The recycling industry has a big story to tell when it comes to reduced emissions and environmental benefits, Greeno said, and an ESG report is a great place to do so. 

Dynamic recently rolled out a carbon calculator for industry, he said, to help with that reporting. The company worked with a third party to calculate the potential avoided emissions for customers based on the actual items they are recycling and refurbishing. 

“When we think of ESG and carbon, sometimes I’ve heard it used synonymously…Our carbon footprint is our ESG.’ It’s like, ‘Well, no, that’s one aspect of ESG.'”—Curt Greeno, president of Dynamic Lifecycle Innovations.

Dehmey noted that SERI is also developing an ESG reporting standard for the electronics industry, to help reduce variability in reporting and improve credibility. 
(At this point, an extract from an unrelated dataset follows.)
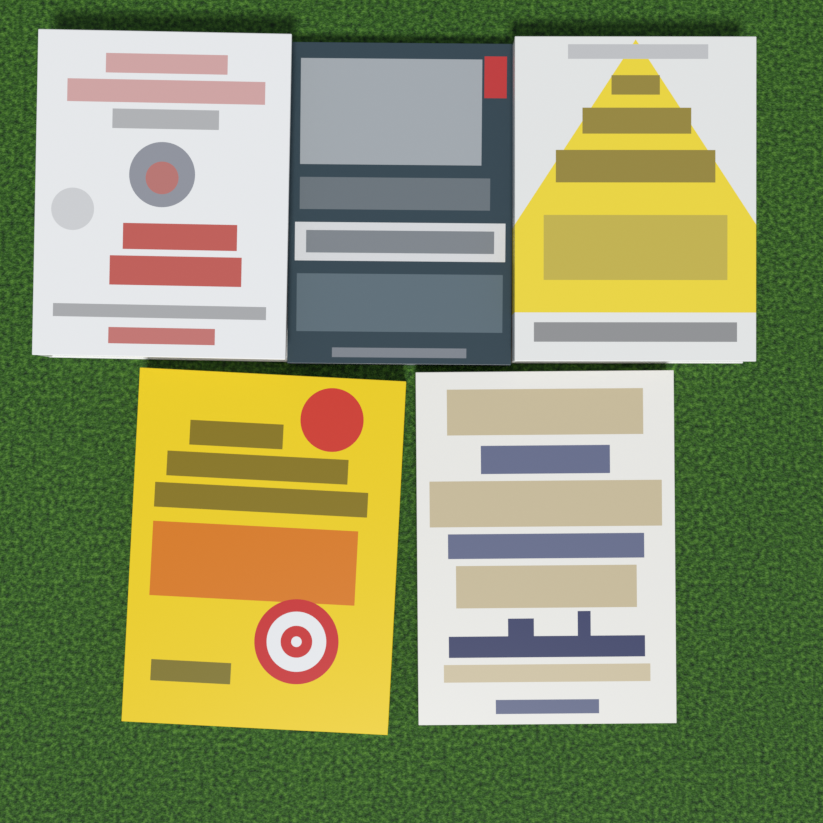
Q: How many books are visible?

“Our goal is really to help the industry be able to standardize some consistent reporting through that value chain, up the chain in a very credible way,” he said. 

Manahan also suggested turning to free EPA resources, such as greenhouse gas emissions calculators, to start the process of reporting on environmental impacts. 

Setting goals 

Another vital part of creating an ESG strategy is making sure the goals in it make sense. Betts said earlier ESG reports had a lot of big, moonshot goals, but she prefers to see “an ambitious but realistic goal that you can hit.” 

“When you don’t hit a goal or you don’t hit a milestone, it can be really demoralizing internally and externally,” she said. “Being realistic with your goals is really important.”

Greeno echoed that sentiment. “Sometimes you can get caught up in trying to do as many things as possible,” he said, “but I think it’s just as important to pick the things that you want to do really well.”

However, Betts added that the recycling sector is also part of a national moonshot goal of a more circular, less carbon intensive economy, and that’s important context to keep in mind. The need for domestic recycling chains for precious metals is growing, and that’s an opportunity, she said. 

“It’s not just about one business’s electronics recycling goals, which is important, but it’s a very big picture national goal that this industry really contributes to,” she said. “I think there’s a part of our industry story there too that we maybe aren’t even telling yet.”